13. Under Section 227 of the Code, the trial court is required to discharge the accused if it “considers that there is not sufficient ground for proceeding against the accused”. However, discharge under Section 239 of the Code can be ordered when “the Magistrate considers the charge against the accused to be groundless”. The power of discharge under Section 245(1) of the Code has to be exercised by the Magistrate when, “the Magistrate considers, for reasons to be recorded that no case against the accused has been made out which, if unrebutted, would warrant his conviction”. There is difference in the language employed in the above provisions. But, notwithstanding these differences, whichever provision may be applicable, the court is required at this stage to see that there is a prima facie case for proceeding against the accused (See State v. Suresh Rajan : (2014) 11 SCC 709 and Tarun Jit Tejpal v. State of Goa : 2019 SCC OnLine SC 1053).

14. It is well-settled that at the stage of framing the charge, the trial court is required to evaluate the materials and documents on record with a view to find out whether the facts emerging therefrom, taken at their face value, disclose the existence of the ingredients constituting the offences alleged against the accused (See State v.

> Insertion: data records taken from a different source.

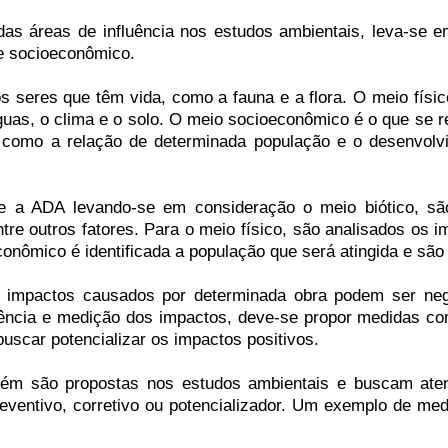
das áreas de influência nos estudos ambientais, leva-se 
 e socioeconômico.
os seres que têm vida, como a fauna e a flora. O meio físic
 águas, o clima e o solo. O meio socioeconômico é o que se 
 como a relação de determinada população e o desenvolv
e a ADA levando-se em consideração o meio biótico, s
tre outros fatores. Para o meio físico, são analisados os 
conômico é identificada a população que será atingida e são
s impactos causados por determinada obra podem ser neg
luência e medição dos impactos, deve-se propor medidas co
uscar potencializar os impactos positivos.
ém são propostas nos estudos ambientais e buscam ate
eventivo, corretivo ou potencializador. Um exemplo de med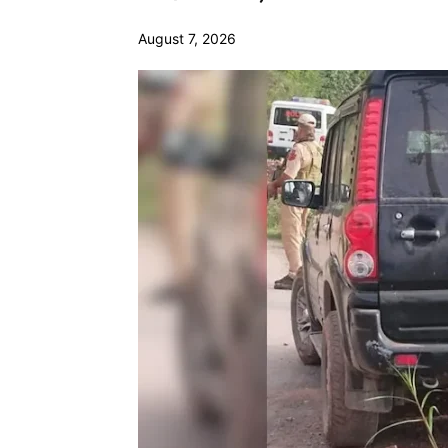
August 7, 2026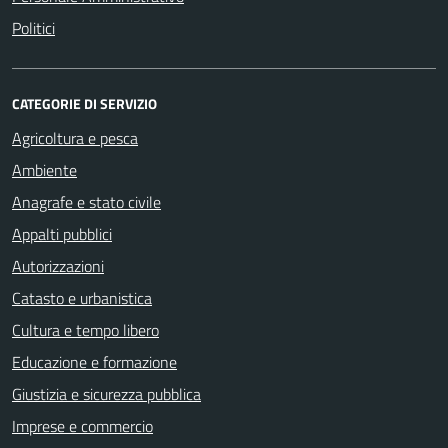
Politici
CATEGORIE DI SERVIZIO
Agricoltura e pesca
Ambiente
Anagrafe e stato civile
Appalti pubblici
Autorizzazioni
Catasto e urbanistica
Cultura e tempo libero
Educazione e formazione
Giustizia e sicurezza pubblica
Imprese e commercio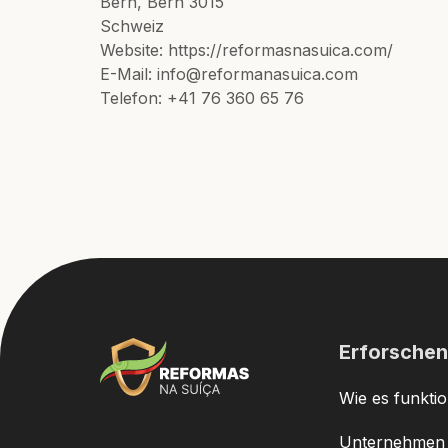
Bern, Bern 3015
Schweiz
Website: https://reformasnasuica.com/
E-Mail: info@reformanasuica.com
Telefon: +41 76 360 65 76
Erforschen
Wie es funktio
Unternehmen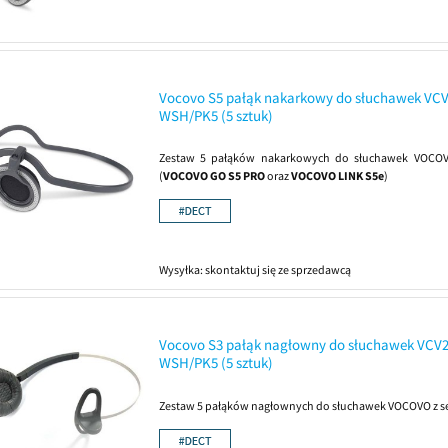
Vocovo S5 pałąk nakarkowy do słuchawek VCV
WSH/PK5 (5 sztuk)
Zestaw 5 pałąków nakarkowych do słuchawek VOCOVO
(
VOCOVO GO S5 PRO
oraz
VOCOVO LINK S5e
)
Wysyłka:
skontaktuj się ze sprzedawcą
Vocovo S3 pałąk nagłowny do słuchawek VCV2
WSH/PK5 (5 sztuk)
Zestaw 5 pałąków nagłownych do słuchawek VOCOVO z ser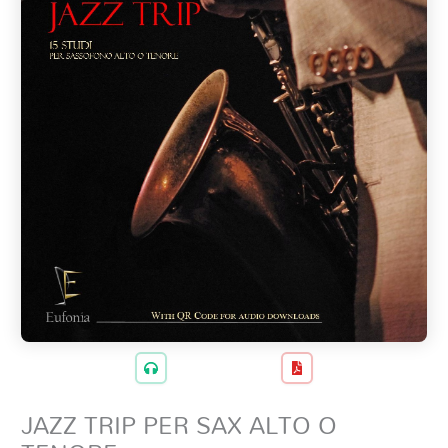
JAZZ TRIP PER SAX ALTO O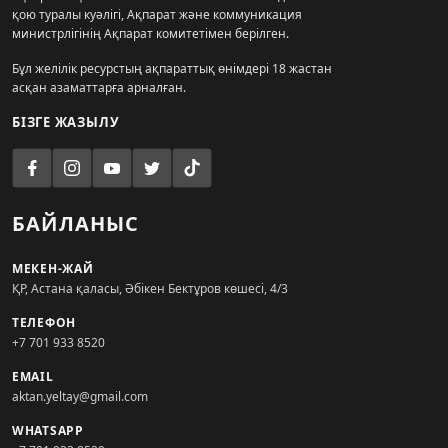
қою туралы куәлігі, Ақпарат және коммуникация
министрлігінің Ақпарат комитетімен берілген.
Бұл желілік ресурстың ақпараттық өнімдері 18 жастан
асқан азаматтарға арналған.
БІЗГЕ ЖАЗЫЛУ
БАЙЛАНЫС
МЕКЕН-ЖАЙ
ҚР, Астана қаласы, Әбікен Бектұров көшесі, 4/3
ТЕЛЕФОН
+7 701 933 8520
EMAIL
aktan.yeltay@gmail.com
WHATSAPP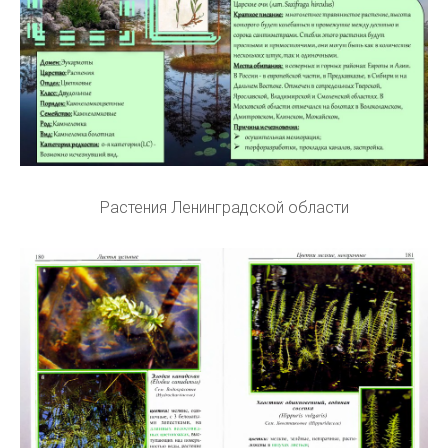
Растения Ленинградской области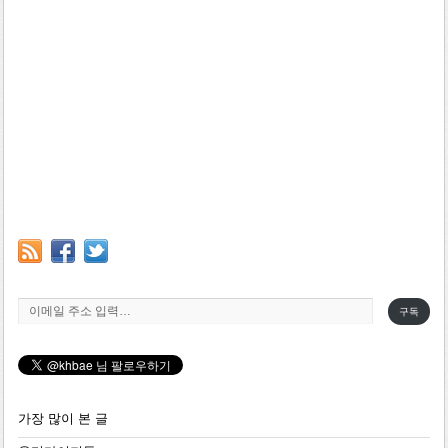
이메일 주소 입력…
구독
가장 많이 본 글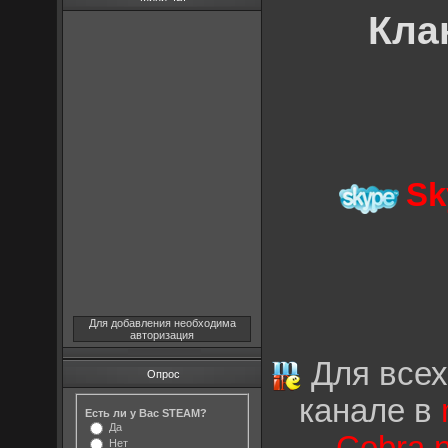
Клан
Sk
Для добавления необходима
авторизация
Для всех
Опрос
канале в
Есть ли у Вас STEAM?
Да
Нет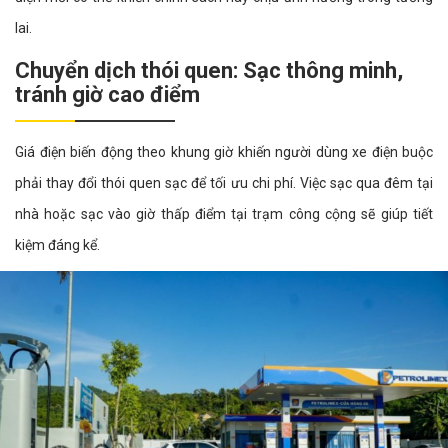
lai.
Chuyển dịch thói quen: Sạc thông minh,
tránh giờ cao điểm
Giá điện biến động theo khung giờ khiến người dùng xe điện buộc
phải thay đổi thói quen sạc để tối ưu chi phí. Việc sạc qua đêm tại
nhà hoặc sạc vào giờ thấp điểm tại trạm công cộng sẽ giúp tiết
kiệm đáng kể.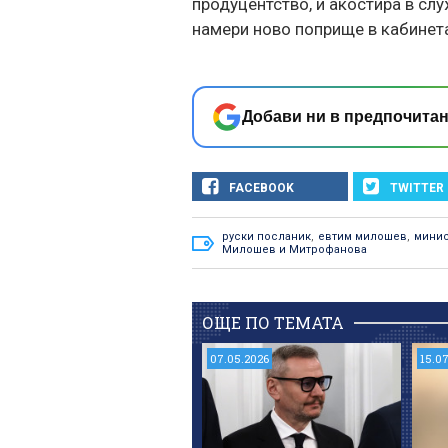
продуцентство, и акостира в сл
намери ново поприще в кабинета
Добави ни в предпочитан
FACEBOOK
TWITTER
руски посланик
,
евтим милошев
,
минис
Милошев и Митрофанова
ОЩЕ ПО ТЕМАТА
07.05.2026
15.0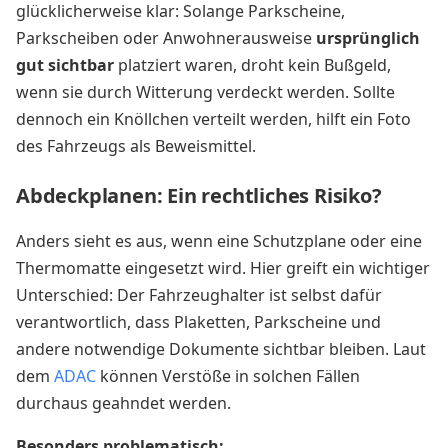
glücklicherweise klar: Solange Parkscheine,
Parkscheiben oder Anwohnerausweise
ursprünglich
gut sichtbar
platziert waren, droht kein Bußgeld,
wenn sie durch Witterung verdeckt werden. Sollte
dennoch ein Knöllchen verteilt werden, hilft ein Foto
des Fahrzeugs als Beweismittel.
Abdeckplanen: Ein rechtliches Risiko?
Anders sieht es aus, wenn eine Schutzplane oder eine
Thermomatte eingesetzt wird. Hier greift ein wichtiger
Unterschied: Der Fahrzeughalter ist selbst dafür
verantwortlich, dass Plaketten, Parkscheine und
andere notwendige Dokumente sichtbar bleiben. Laut
dem
ADAC
können Verstöße in solchen Fällen
durchaus geahndet werden.
Besonders problematisch: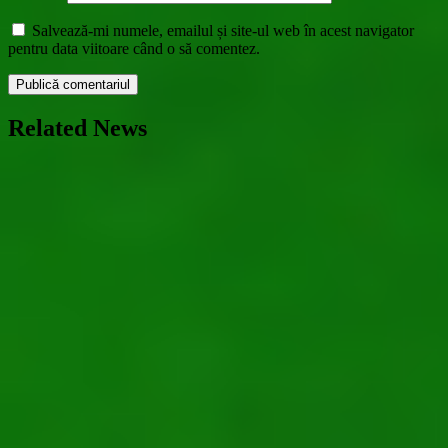
Salvează-mi numele, emailul și site-ul web în acest navigator
pentru data viitoare când o să comentez.
Related News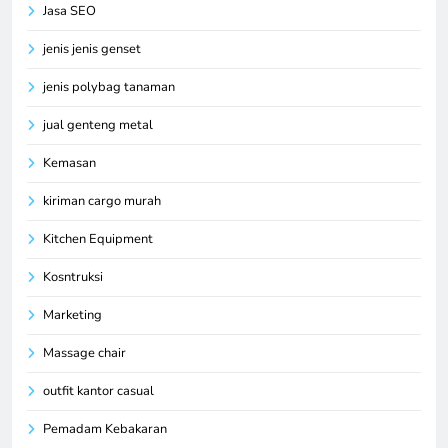
Jasa SEO
jenis jenis genset
jenis polybag tanaman
jual genteng metal
Kemasan
kiriman cargo murah
Kitchen Equipment
Kosntruksi
Marketing
Massage chair
outfit kantor casual
Pemadam Kebakaran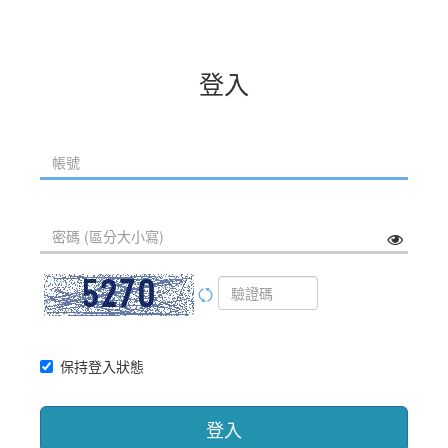
登入
保持登入狀態
登入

M.R. Hiremath: (2019) 7 SCC 515 : AIR 2019 SC 2377).

15. It is also well settled that the trial court, while considering the discharge application, has to sift through the evidence in order to find out whether there are sufficient grounds to try the accused. The trial court has to consider the broad probabilities, total effect of evidence and documents produced and the basic infirmities appearing in the case and so on (See Sanjay Kumar Rai v. State of U.P : AIR 2021 SC 2351).

16. Framing of charge is the first major step in a criminal trial where the court is expected to apply its mind to the entire record and documents placed therewith before it. The satisfaction of the trial court in relation to the existence of constituents of an offence and the facts leading to that offence is a sine qua non for exercise of the jurisdiction in framing the charge against the accused (See State v. Anup Kumar Srivastava : (2017) 15 SCC 560 : AIR 2017 SC 3698).

17. In the instant case, since the petitioners had not filed any application for discharge, the trial court had no occasion to state the reasons for framing the charge against them. Of course, the trial court has no obligation to write an order showing the reasons for framing charge. Reasons have to be given only when the trial court dismisses an application for discharge. But, when the charge framed against the accused by the trial court is directly challenged before the High Court in a petition under Section 482 of the Code, it would be necessary for this Court to peruse all documents and materials produced by the prosecution in the trial court along with the final report to ascertain whether the facts emerging from them constitute the offences alleged against the accused. In the instant case, the petitioners have not produced before this Court the documents and other materials produced by the prosecution along with the final report to enable this Court to undertake such an exercise.

18. In the above circumstances, I am inclined to accept the prayer made by the learned counsel for the petitioners to grant the petitioners an opportunity to file application for discharge before the trial court. Granting such an opportunity can be done only after setting aside the charge already framed against them by the trial court.

19. Consequently, the charge framed against the accused by the trial court, as far as it relates to the petitioners alone, is set aside. The petitioners are granted liberty to file application for discharge before the trial court within a period of one month from today. If such application is filed by them, the trial court shall dispose of it within a period of one month from the date of filing it. If the petitioners fail to file any application for discharge before the trial court within the aforesaid period, the charge framed against them by the trial court shall stand restored and it would be then at liberty to proceed with the trial of the case. The Crl.M.C is disposed of as above.